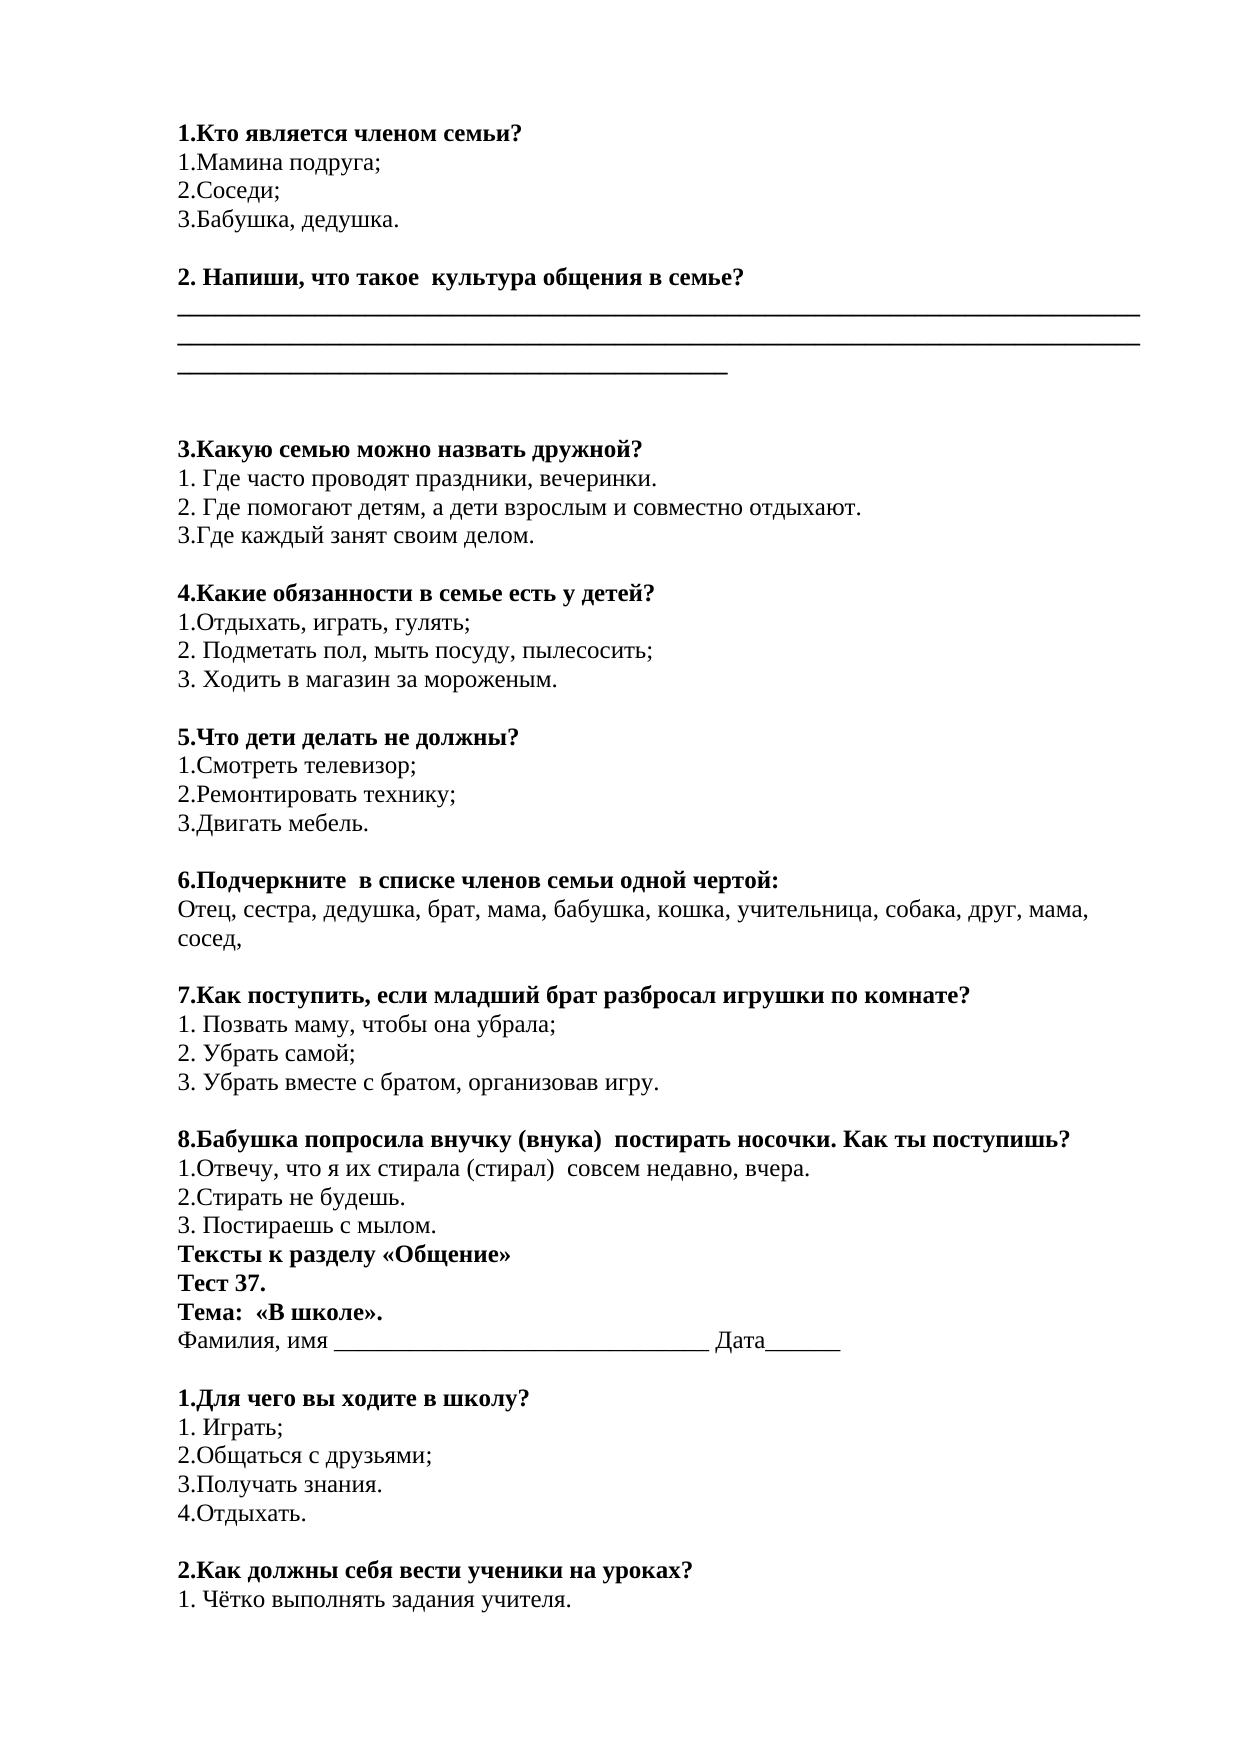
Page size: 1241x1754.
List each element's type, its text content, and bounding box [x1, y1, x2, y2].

text 3.Получать знания. [177, 1469, 1152, 1498]
text 1.Смотреть телевизор; [177, 751, 1152, 779]
text 3. Убрать вместе с братом, организовав игру. [177, 1067, 1152, 1096]
text 4.Какие обязанности в семье есть у детей? [177, 578, 1152, 607]
text 2.Как должны себя вести ученики на уроках? [177, 1556, 1152, 1584]
text 2.Ремонтировать технику; [177, 779, 1152, 808]
text 1. Где часто проводят праздники, вечеринки. [177, 463, 1152, 492]
text 1. Позвать маму, чтобы она убрала; [177, 1009, 1152, 1038]
text 2. Убрать самой; [177, 1038, 1152, 1067]
text 4.Отдыхать. [177, 1498, 1152, 1527]
text 2.Стирать не будешь. [177, 1182, 1152, 1211]
text 3.Двигать мебель. [177, 808, 1152, 837]
text ______________________________________________________________________________________________________________________________________________________________________________________________________ [177, 291, 1152, 377]
text 8.Бабушка попросила внучку (внука) постирать носочки. Как ты поступишь? [177, 1124, 1152, 1153]
text Тексты к разделу «Общение» [177, 1239, 1152, 1268]
text 1.Кто является членом семьи? [177, 118, 1152, 147]
text 2.Общаться с друзьями; [177, 1441, 1152, 1469]
text 1. Играть; [177, 1412, 1152, 1441]
text 3. Постираешь с мылом. [177, 1211, 1152, 1239]
text 1.Отдыхать, играть, гулять; [177, 607, 1152, 636]
text 2. Где помогают детям, а дети взрослым и совместно отдыхают. [177, 492, 1152, 521]
text 1.Для чего вы ходите в школу? [177, 1383, 1152, 1412]
text Отец, сестра, дедушка, брат, мама, бабушка, кошка, учительница, собака, друг, мама, сосед, [177, 894, 1152, 952]
text 2.Соседи; [177, 176, 1152, 204]
text Тест 37. [177, 1268, 1152, 1297]
text 1. Чётко выполнять задания учителя. [177, 1584, 1152, 1613]
text 6.Подчеркните в списке членов семьи одной чертой: [177, 866, 1152, 894]
text 3.Бабушка, дедушка. [177, 204, 1152, 233]
text 3.Какую семью можно назвать дружной? [177, 434, 1152, 463]
text 3.Где каждый занят своим делом. [177, 521, 1152, 549]
text 2. Напиши, что такое культура общения в семье? [177, 262, 1152, 291]
text 2. Подметать пол, мыть посуду, пылесосить; [177, 636, 1152, 664]
text 1.Отвечу, что я их стирала (стирал) совсем недавно, вчера. [177, 1153, 1152, 1182]
text Фамилия, имя ______________________________ Дата______ [177, 1326, 1152, 1354]
text 7.Как поступить, если младший брат разбросал игрушки по комнате? [177, 981, 1152, 1009]
text Тема: «В школе». [177, 1297, 1152, 1326]
text 5.Что дети делать не должны? [177, 722, 1152, 751]
text 1.Мамина подруга; [177, 147, 1152, 176]
text 3. Ходить в магазин за мороженым. [177, 664, 1152, 693]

====

**Task item:**
Filter the entries above and copy only the lines that hold "должны".

**Task answer:**
text 2.Как должны себя вести ученики на уроках? [177, 1556, 1152, 1584]
text 5.Что дети делать не должны? [177, 722, 1152, 751]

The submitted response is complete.